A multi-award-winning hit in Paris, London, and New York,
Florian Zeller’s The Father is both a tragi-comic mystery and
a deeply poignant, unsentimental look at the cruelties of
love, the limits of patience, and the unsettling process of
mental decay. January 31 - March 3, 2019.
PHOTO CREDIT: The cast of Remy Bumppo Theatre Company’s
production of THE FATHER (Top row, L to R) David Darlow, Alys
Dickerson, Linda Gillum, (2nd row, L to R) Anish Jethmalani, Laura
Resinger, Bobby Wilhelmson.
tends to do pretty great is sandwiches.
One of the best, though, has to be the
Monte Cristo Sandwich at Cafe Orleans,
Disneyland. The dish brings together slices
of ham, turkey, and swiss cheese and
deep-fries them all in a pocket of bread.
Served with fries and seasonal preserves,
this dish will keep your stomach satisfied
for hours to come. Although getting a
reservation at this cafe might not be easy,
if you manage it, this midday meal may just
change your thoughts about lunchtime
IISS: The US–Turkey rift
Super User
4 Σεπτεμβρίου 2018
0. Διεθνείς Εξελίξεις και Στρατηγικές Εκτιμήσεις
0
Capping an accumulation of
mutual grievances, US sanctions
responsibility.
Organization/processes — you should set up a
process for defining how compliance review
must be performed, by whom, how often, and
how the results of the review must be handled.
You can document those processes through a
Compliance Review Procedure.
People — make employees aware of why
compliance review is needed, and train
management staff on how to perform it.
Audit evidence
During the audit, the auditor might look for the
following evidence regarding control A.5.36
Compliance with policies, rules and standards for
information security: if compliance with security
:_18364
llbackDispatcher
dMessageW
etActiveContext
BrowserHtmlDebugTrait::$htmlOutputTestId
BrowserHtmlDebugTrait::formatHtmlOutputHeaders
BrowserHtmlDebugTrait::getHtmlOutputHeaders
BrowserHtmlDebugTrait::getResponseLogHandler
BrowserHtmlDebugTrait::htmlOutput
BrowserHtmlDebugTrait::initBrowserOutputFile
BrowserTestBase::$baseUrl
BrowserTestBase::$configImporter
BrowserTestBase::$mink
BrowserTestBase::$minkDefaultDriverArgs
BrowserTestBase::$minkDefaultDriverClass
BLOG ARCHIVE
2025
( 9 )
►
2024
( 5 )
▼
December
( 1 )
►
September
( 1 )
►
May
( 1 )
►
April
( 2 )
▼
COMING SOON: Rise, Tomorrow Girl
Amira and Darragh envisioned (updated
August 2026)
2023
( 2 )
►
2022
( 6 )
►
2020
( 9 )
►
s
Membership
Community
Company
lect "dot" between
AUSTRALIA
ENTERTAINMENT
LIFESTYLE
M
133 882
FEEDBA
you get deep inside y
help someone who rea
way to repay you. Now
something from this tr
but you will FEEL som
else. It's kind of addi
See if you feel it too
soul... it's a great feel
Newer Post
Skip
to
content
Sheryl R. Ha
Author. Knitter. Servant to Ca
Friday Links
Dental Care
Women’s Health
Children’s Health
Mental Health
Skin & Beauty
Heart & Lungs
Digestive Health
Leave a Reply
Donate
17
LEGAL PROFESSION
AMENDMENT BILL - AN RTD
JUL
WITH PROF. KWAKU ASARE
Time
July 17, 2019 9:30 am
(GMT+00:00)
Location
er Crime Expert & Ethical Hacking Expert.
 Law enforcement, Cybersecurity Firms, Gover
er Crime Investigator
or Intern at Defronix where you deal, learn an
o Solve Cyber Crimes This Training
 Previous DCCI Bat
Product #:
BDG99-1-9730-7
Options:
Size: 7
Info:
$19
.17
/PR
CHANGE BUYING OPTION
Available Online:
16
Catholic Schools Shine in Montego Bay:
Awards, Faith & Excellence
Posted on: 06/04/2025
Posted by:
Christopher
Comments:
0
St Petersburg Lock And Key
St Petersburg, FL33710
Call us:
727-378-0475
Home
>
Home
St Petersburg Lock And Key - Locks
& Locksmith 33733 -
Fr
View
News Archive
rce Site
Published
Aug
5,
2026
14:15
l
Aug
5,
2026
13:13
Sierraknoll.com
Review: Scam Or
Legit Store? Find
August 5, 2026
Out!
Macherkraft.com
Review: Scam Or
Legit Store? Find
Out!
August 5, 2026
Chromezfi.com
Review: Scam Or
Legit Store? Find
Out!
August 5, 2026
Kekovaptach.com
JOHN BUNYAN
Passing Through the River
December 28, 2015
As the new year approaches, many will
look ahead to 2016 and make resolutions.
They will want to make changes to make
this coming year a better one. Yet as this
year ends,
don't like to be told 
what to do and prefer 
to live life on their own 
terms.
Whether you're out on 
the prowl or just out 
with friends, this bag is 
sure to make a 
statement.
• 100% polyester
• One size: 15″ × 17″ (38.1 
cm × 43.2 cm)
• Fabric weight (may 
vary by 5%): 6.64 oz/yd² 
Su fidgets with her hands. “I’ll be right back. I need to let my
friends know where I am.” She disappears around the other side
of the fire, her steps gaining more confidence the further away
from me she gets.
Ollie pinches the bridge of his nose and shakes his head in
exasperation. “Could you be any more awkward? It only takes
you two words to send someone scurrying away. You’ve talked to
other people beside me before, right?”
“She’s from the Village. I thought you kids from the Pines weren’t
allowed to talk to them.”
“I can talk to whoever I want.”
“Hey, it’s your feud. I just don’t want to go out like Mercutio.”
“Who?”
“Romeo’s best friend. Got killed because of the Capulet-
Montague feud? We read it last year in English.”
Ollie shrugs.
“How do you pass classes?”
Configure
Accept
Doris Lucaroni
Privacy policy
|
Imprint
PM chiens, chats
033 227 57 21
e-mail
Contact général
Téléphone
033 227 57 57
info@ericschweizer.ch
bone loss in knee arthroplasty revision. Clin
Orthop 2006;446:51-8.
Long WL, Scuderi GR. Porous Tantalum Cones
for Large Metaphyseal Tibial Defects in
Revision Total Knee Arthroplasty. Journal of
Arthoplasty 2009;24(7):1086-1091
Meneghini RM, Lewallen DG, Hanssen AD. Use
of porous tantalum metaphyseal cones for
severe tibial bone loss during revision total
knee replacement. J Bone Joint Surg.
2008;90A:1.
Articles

**What is needed**
Reproduce the entries above exactly, but only the lines between the line holding "etActiveContext" and the line holding "BrowserHtmlDebugTrait::initBrowserOutputFile", inclusive.

**Response below**
etActiveContext
BrowserHtmlDebugTrait::$htmlOutputTestId
BrowserHtmlDebugTrait::formatHtmlOutputHeaders
BrowserHtmlDebugTrait::getHtmlOutputHeaders
BrowserHtmlDebugTrait::getResponseLogHandler
BrowserHtmlDebugTrait::htmlOutput
BrowserHtmlDebugTrait::initBrowserOutputFile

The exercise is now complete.